**EXERCISE MATERIALS:**
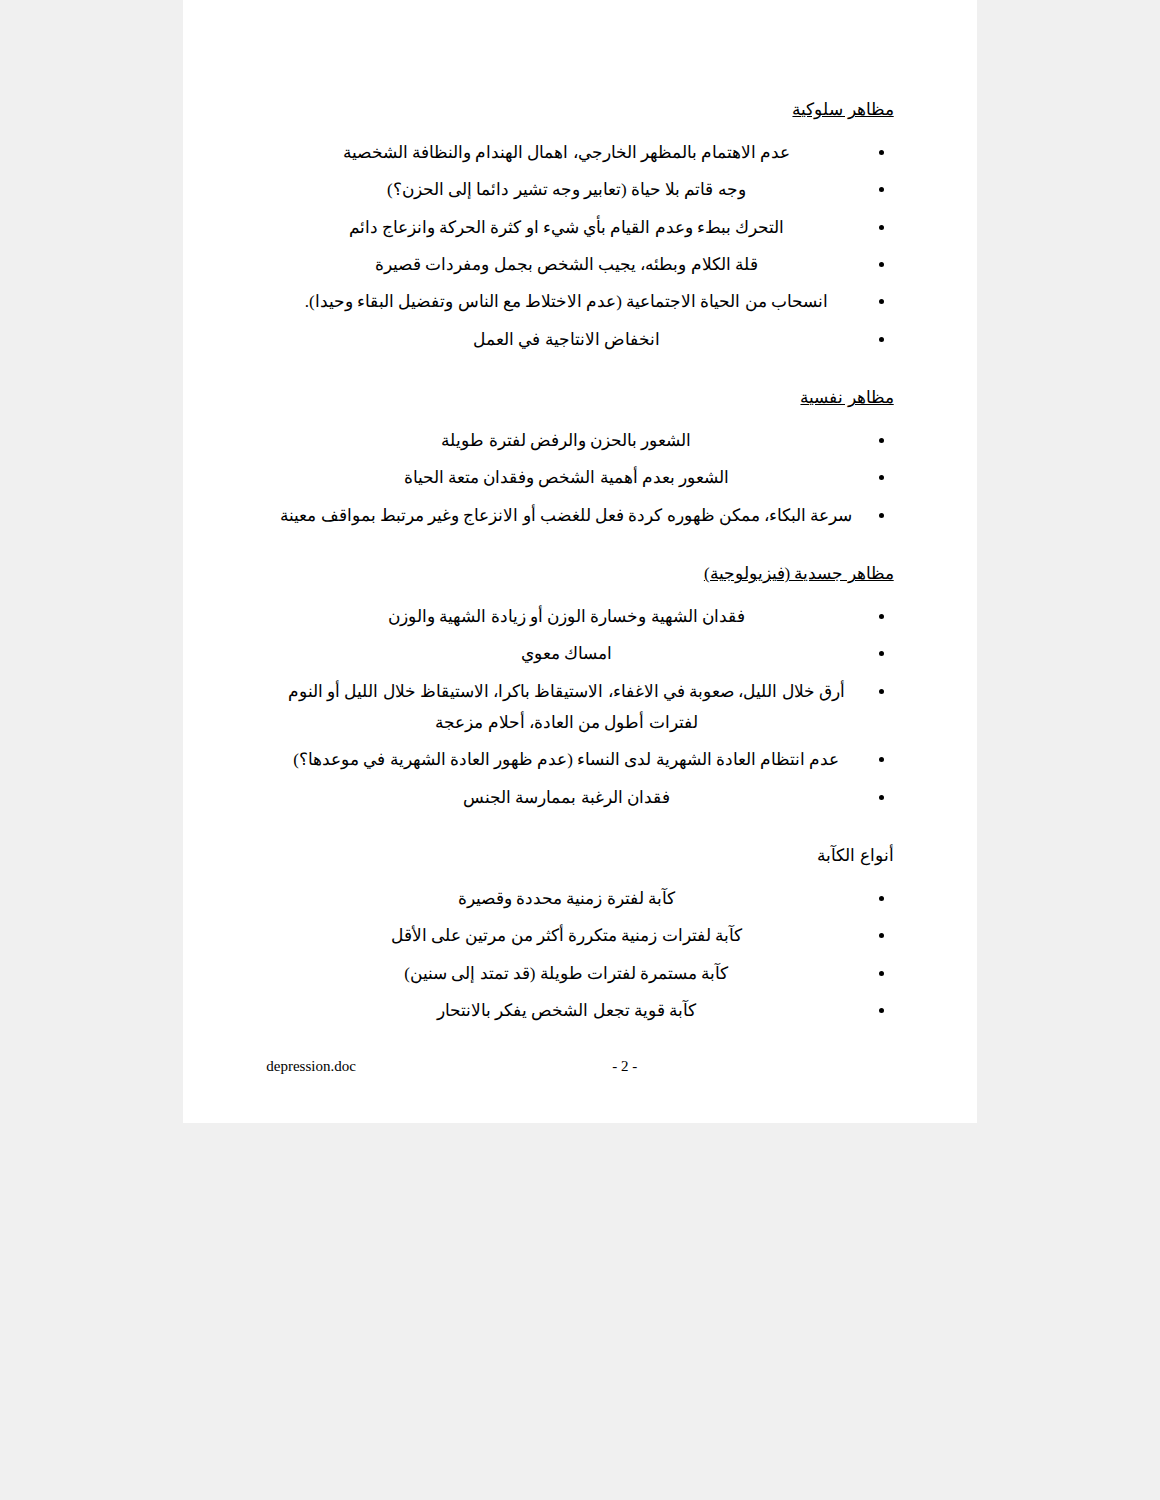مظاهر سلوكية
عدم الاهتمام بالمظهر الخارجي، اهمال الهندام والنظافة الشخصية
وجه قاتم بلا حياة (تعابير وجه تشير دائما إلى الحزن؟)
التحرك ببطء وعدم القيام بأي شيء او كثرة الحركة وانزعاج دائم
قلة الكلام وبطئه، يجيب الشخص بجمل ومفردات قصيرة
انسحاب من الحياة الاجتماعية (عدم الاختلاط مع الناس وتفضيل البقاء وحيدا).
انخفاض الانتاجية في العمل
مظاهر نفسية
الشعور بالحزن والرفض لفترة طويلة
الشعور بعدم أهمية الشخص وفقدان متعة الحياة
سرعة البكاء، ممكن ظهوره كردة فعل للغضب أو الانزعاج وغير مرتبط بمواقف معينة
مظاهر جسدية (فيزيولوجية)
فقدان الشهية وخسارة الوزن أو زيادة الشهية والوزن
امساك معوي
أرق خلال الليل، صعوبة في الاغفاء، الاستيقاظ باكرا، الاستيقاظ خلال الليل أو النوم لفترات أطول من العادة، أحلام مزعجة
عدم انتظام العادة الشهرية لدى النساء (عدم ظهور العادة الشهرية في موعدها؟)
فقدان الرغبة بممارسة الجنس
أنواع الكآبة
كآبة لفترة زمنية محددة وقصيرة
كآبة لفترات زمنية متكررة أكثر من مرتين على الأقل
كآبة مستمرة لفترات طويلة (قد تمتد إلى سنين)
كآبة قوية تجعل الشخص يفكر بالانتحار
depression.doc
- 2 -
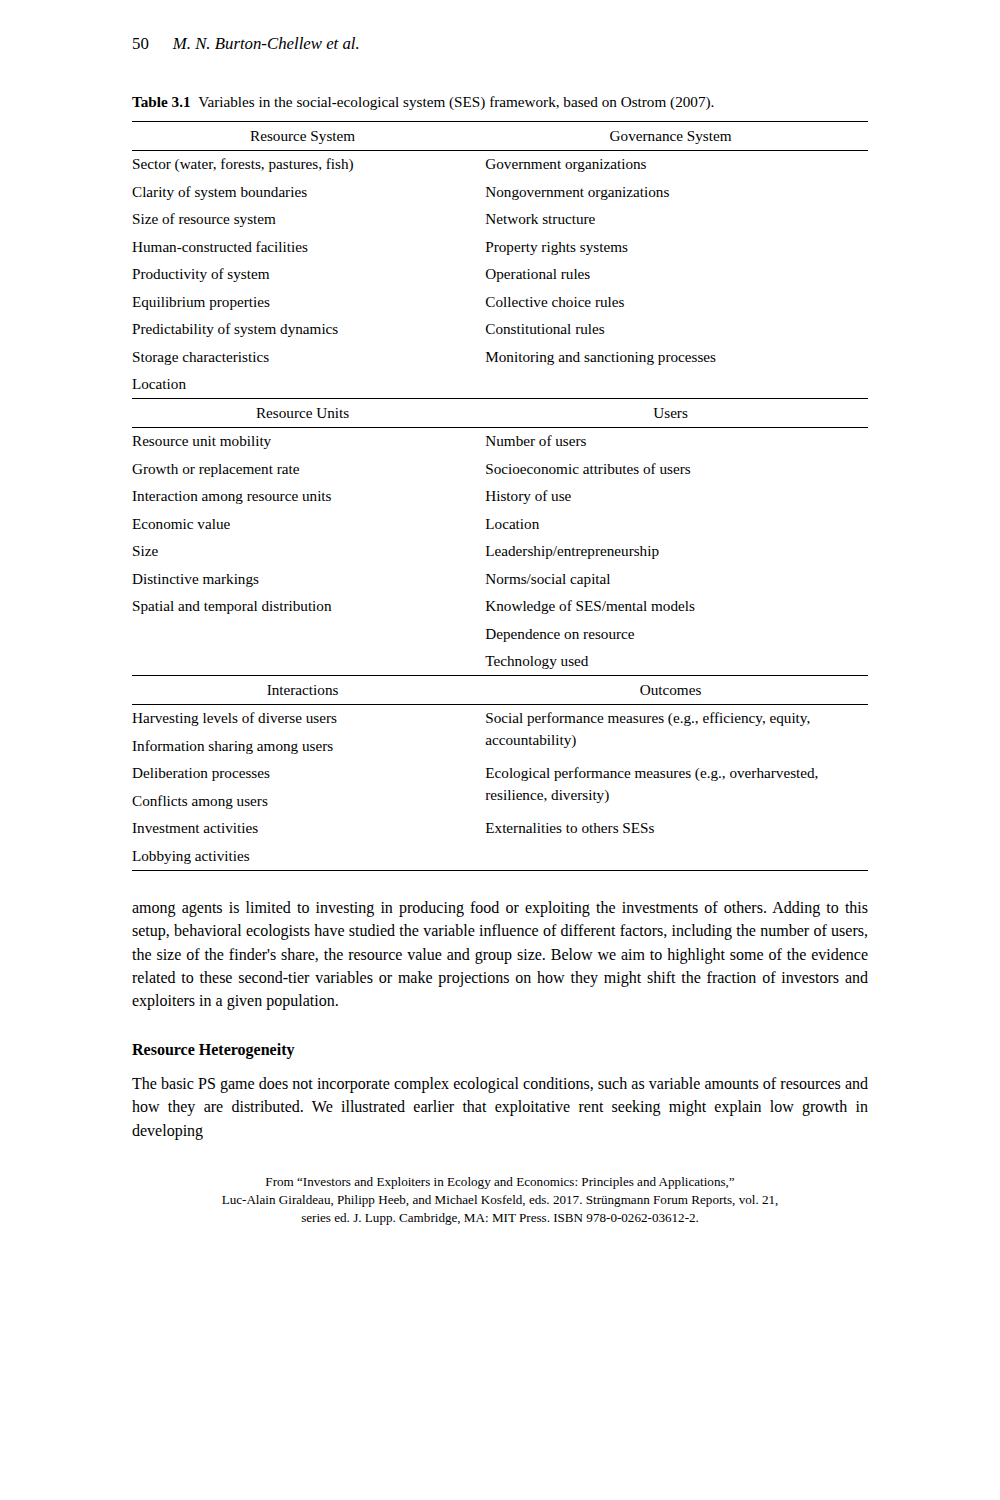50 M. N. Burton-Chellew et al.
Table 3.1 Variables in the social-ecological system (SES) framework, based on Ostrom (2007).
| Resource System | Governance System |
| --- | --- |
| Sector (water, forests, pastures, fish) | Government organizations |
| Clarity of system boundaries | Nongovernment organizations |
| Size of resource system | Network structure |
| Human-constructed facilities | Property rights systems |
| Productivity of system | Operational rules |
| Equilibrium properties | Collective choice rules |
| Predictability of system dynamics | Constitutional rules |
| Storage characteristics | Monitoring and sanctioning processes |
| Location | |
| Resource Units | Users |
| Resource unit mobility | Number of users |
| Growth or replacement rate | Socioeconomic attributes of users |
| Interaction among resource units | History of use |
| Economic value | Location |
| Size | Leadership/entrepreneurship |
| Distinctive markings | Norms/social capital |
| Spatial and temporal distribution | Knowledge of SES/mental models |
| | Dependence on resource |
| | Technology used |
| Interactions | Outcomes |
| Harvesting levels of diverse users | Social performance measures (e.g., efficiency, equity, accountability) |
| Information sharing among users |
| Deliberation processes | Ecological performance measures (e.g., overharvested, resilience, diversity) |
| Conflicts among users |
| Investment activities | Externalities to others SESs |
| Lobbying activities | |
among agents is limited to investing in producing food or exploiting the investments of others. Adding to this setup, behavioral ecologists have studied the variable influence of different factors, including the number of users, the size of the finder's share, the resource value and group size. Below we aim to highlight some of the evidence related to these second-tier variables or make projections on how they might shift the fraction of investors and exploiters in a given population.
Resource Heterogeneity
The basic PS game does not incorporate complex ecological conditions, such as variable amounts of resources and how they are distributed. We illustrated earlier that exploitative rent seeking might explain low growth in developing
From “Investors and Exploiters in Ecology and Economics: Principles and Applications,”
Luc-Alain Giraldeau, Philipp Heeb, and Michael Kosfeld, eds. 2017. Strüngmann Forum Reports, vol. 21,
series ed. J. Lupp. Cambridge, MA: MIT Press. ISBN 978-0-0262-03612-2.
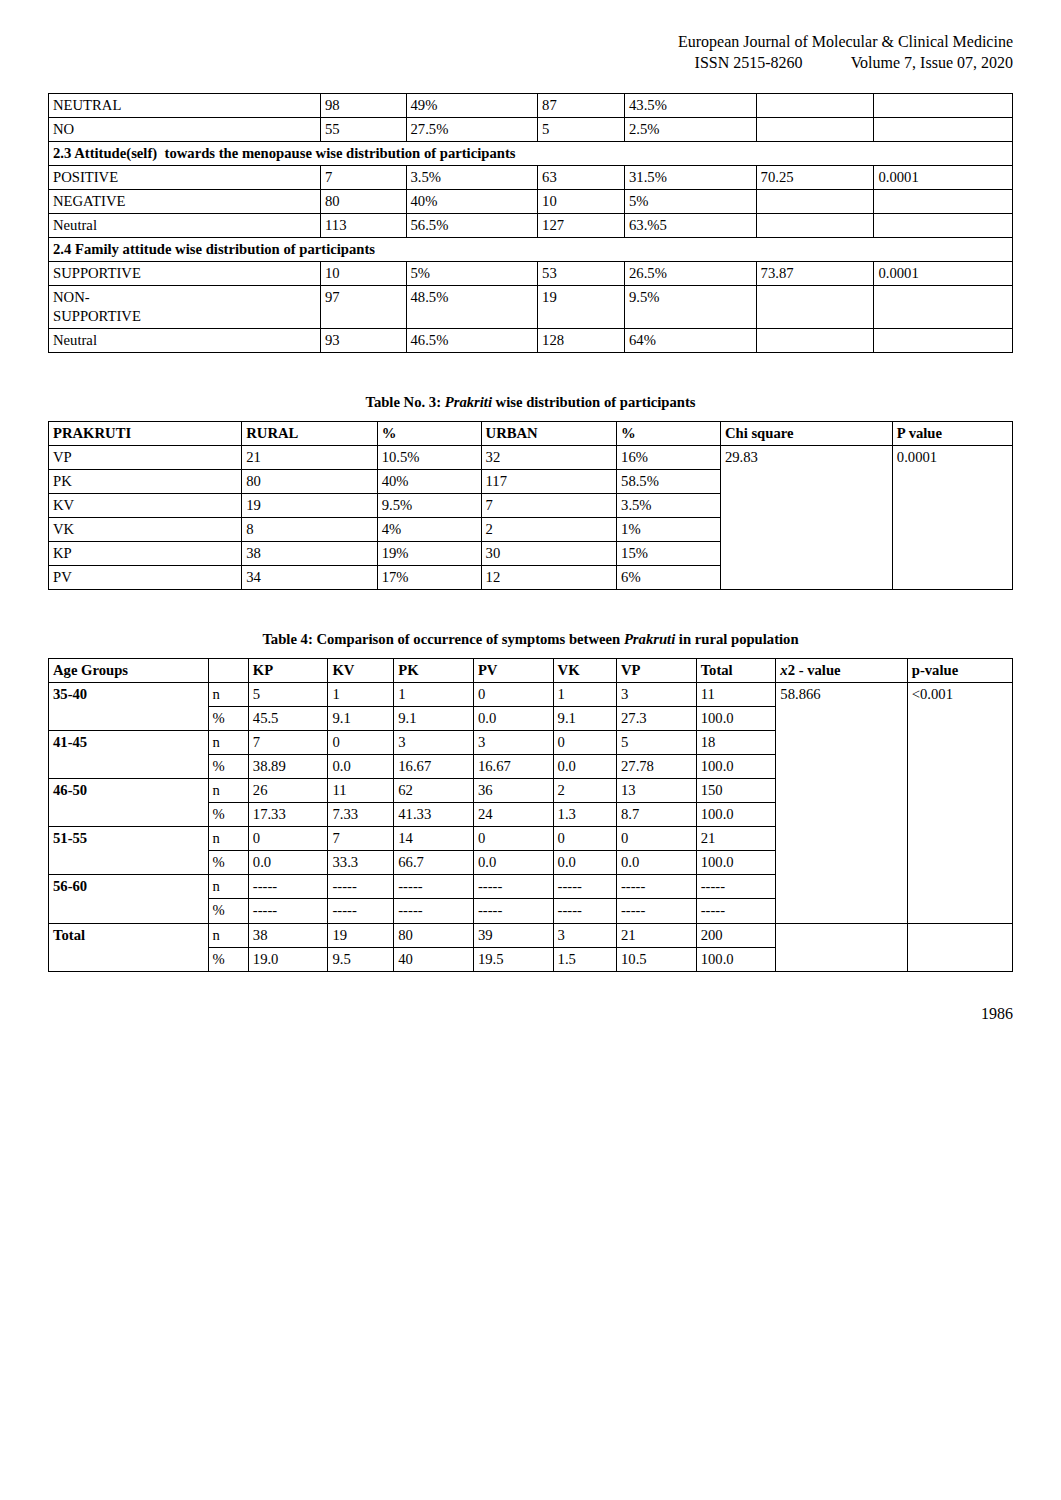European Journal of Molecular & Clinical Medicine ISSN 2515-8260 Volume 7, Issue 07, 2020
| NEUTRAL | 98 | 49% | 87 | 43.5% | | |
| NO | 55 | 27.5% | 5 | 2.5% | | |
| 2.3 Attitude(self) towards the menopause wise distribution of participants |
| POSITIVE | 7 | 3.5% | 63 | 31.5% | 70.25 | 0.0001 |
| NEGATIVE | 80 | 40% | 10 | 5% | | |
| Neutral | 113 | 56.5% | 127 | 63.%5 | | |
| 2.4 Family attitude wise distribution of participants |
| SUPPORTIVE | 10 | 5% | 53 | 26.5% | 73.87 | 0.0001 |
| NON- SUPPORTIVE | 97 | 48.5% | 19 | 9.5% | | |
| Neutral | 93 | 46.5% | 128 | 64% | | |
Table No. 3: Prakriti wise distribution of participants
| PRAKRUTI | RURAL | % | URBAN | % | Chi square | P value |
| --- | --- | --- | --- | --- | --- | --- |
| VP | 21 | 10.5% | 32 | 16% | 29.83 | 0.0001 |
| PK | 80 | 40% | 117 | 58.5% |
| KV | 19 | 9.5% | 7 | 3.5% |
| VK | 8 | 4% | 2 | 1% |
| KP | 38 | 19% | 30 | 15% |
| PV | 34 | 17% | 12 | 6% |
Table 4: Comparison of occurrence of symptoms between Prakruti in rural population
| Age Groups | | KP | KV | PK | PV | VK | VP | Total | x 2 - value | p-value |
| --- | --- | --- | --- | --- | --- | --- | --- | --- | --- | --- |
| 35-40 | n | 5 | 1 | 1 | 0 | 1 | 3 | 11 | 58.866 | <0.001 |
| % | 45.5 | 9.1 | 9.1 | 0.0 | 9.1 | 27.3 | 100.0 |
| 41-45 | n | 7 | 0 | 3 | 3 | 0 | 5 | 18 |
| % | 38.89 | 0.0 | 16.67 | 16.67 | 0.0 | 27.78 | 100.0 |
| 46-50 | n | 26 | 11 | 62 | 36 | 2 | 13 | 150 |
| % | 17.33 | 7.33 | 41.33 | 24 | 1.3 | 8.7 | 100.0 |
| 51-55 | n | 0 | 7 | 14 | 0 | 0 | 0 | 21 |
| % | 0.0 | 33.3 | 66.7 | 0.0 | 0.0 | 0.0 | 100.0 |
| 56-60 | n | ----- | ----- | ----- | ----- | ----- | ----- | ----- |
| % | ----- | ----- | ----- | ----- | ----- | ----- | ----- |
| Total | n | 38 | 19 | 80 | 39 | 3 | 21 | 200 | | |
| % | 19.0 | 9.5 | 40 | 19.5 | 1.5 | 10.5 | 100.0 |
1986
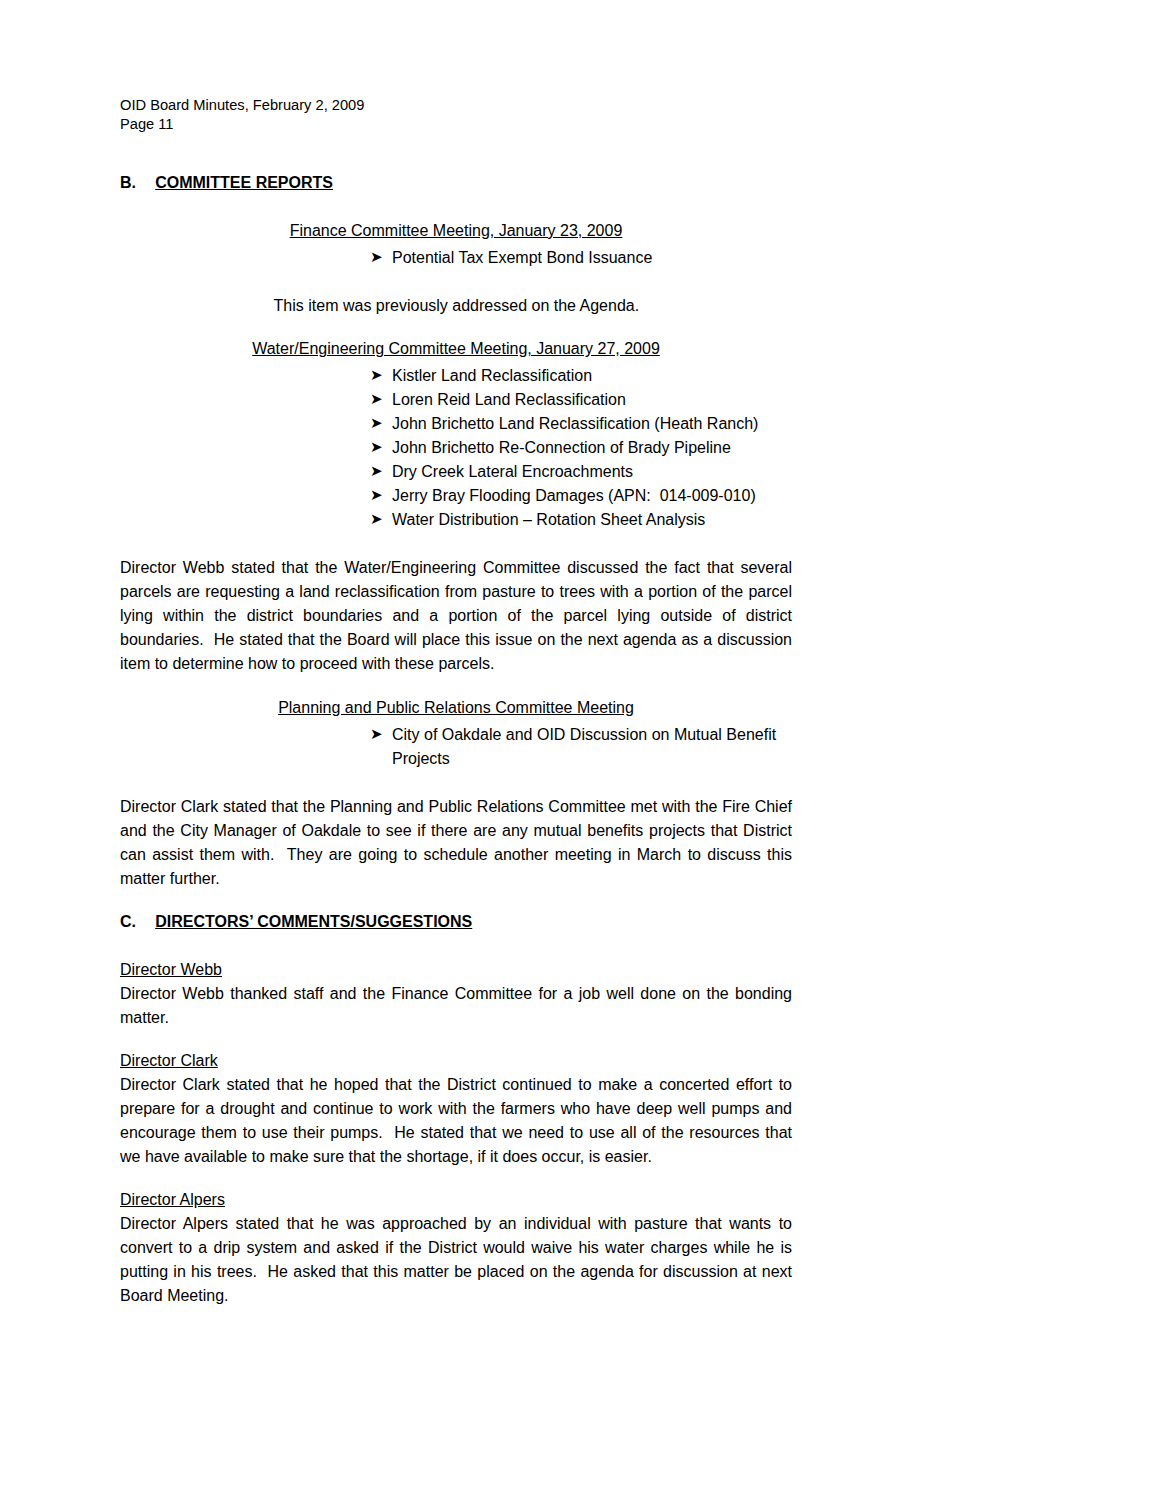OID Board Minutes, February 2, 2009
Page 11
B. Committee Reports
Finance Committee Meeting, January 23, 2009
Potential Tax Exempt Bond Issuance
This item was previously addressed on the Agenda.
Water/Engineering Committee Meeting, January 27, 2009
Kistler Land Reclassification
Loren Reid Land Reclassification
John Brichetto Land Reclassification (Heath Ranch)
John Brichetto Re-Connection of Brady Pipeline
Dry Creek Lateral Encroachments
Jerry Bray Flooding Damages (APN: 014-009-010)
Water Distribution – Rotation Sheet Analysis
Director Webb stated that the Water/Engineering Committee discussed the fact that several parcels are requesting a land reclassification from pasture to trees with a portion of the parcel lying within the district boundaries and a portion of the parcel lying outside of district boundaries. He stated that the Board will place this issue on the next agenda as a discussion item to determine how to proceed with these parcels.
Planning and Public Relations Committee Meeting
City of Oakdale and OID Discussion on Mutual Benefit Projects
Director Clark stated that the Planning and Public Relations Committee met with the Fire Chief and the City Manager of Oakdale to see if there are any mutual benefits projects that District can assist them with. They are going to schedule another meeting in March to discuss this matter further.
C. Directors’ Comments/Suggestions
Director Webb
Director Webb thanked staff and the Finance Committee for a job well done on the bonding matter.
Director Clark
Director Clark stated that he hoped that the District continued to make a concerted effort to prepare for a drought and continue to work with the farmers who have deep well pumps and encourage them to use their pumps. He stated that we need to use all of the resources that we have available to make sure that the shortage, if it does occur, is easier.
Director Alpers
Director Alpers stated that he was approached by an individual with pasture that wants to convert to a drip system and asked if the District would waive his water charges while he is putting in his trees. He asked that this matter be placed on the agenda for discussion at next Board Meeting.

**REQUIREMENT:**
From the data above, return exactly the lines from the one with "كآبة مستمرة لفترات طويلة (قد تمتد إلى سنين)" up to and including the one with "Units | Users |". Pictures do not go in the copy.

**EXERCISE RESULT:**
كآبة مستمرة لفترات طويلة (قد تمتد إلى سنين)
كآبة قوية تجعل الشخص يفكر بالانتحار
depression.doc
- 2 -
50 M. N. Burton-Chellew et al.
Table 3.1 Variables in the social-ecological system (SES) framework, based on Ostrom (2007).
| Resource System | Governance System |
| --- | --- |
| Sector (water, forests, pastures, fish) | Government organizations |
| Clarity of system boundaries | Nongovernment organizations |
| Size of resource system | Network structure |
| Human-constructed facilities | Property rights systems |
| Productivity of system | Operational rules |
| Equilibrium properties | Collective choice rules |
| Predictability of system dynamics | Constitutional rules |
| Storage characteristics | Monitoring and sanctioning processes |
| Location | |
| Resource Units | Users |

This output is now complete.